▸ **PROBLEM TO SOLVE**
Which lines of the data contain the string "none"? Copy every one.

Records contained in a dataset
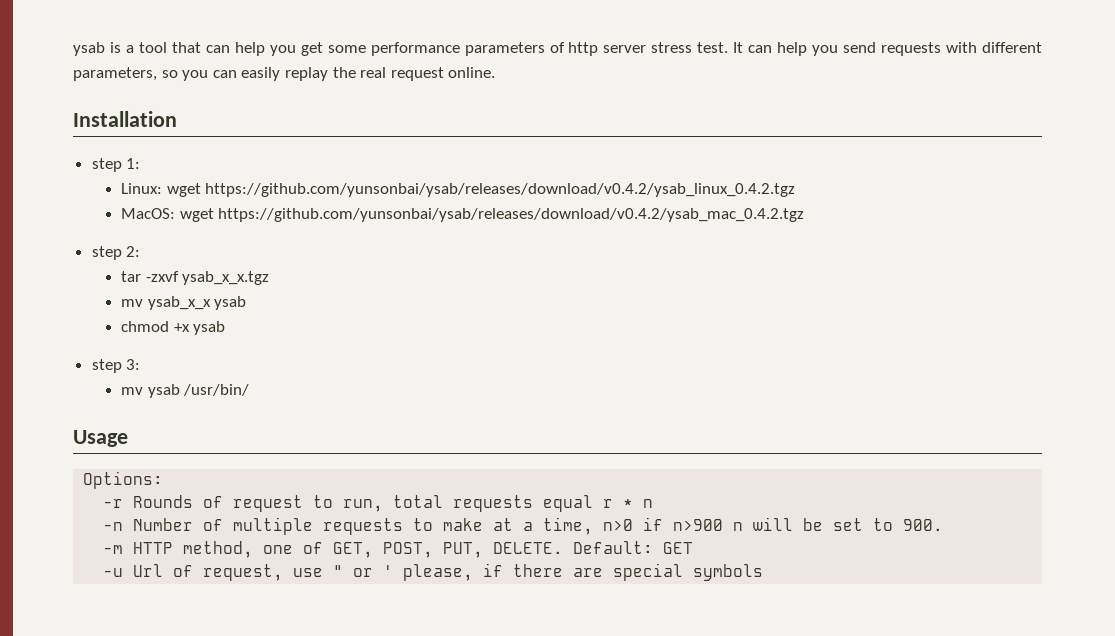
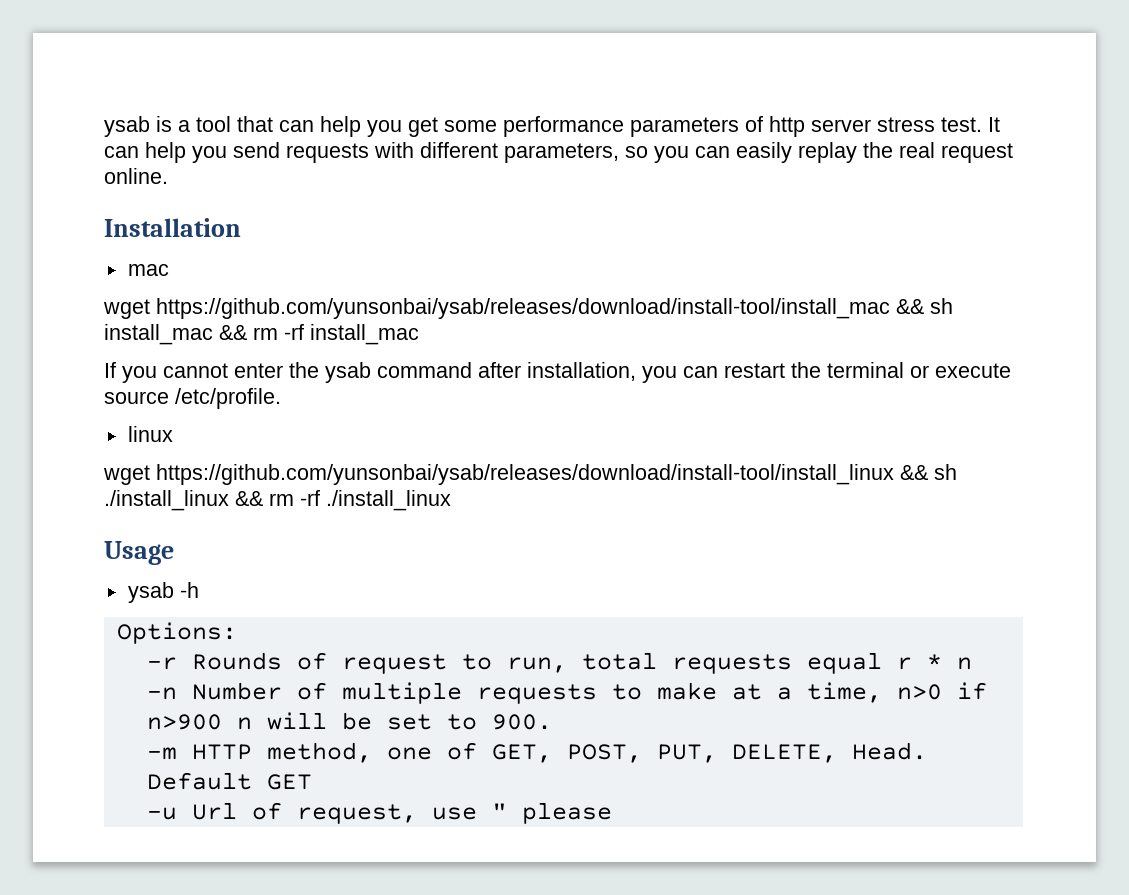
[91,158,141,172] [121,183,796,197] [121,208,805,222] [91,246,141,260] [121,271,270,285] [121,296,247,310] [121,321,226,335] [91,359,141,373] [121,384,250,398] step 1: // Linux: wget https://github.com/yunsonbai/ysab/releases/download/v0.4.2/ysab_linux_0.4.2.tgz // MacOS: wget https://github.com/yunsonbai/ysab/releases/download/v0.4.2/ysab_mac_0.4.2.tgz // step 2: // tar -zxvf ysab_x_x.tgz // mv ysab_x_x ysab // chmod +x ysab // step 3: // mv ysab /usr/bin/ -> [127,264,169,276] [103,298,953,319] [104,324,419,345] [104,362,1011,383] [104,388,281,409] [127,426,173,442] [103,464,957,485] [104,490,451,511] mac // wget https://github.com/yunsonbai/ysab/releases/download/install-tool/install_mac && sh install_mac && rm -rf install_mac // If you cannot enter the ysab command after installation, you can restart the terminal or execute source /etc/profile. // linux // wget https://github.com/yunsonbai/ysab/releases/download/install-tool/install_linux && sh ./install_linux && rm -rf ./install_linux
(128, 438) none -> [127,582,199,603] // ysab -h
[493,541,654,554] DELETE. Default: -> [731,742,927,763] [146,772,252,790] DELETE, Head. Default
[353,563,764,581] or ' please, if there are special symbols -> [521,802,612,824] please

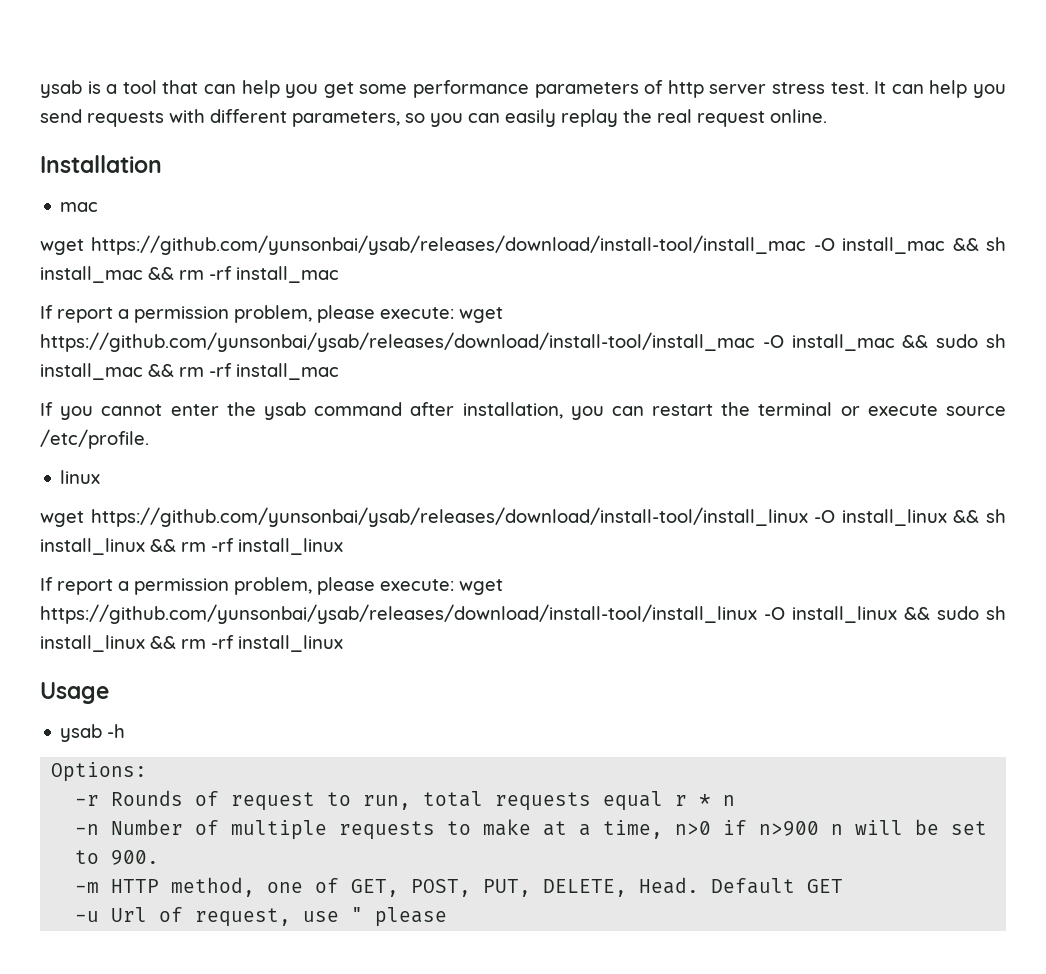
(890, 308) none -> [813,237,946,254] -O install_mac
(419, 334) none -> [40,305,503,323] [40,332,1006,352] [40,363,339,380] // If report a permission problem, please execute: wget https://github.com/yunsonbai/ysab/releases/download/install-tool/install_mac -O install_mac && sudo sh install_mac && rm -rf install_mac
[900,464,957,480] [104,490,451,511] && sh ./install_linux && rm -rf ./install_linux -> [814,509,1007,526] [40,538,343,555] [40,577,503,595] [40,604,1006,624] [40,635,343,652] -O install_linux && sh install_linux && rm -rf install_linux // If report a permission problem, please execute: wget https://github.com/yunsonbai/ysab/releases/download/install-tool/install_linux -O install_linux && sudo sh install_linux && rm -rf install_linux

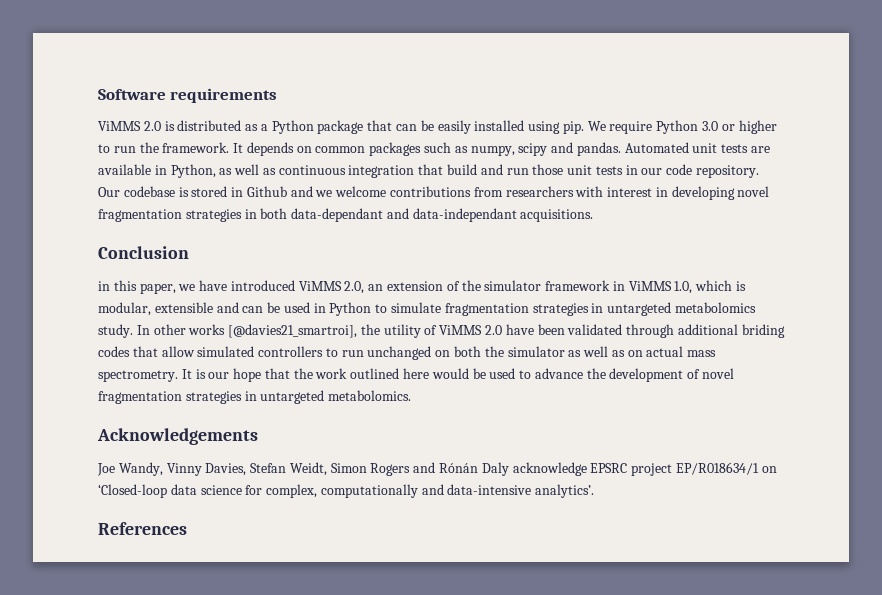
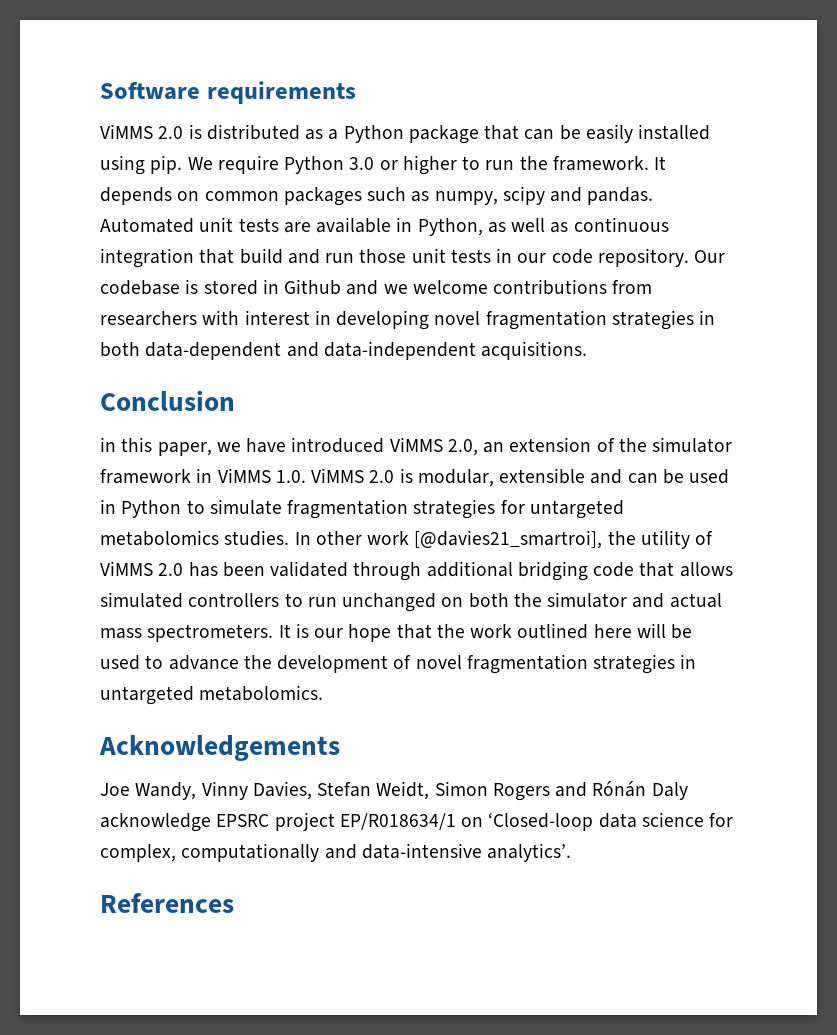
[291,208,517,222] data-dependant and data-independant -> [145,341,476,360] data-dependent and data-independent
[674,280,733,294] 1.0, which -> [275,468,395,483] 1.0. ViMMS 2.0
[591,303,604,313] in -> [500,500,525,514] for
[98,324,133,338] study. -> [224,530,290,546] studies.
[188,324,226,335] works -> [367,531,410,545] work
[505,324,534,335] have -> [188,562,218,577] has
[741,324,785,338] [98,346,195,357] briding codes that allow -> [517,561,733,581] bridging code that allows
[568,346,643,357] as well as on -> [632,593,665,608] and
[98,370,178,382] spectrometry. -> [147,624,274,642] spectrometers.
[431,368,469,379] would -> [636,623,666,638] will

▸ **SOLUTION TO THE EXERCISE**
(128, 438) none -> [127,582,199,603] // ysab -h
(890, 308) none -> [813,237,946,254] -O install_mac
(419, 334) none -> [40,305,503,323] [40,332,1006,352] [40,363,339,380] // If report a permission problem, please execute: wget https://github.com/yunsonbai/ysab/releases/download/install-tool/install_mac -O install_mac && sudo sh install_mac && rm -rf install_mac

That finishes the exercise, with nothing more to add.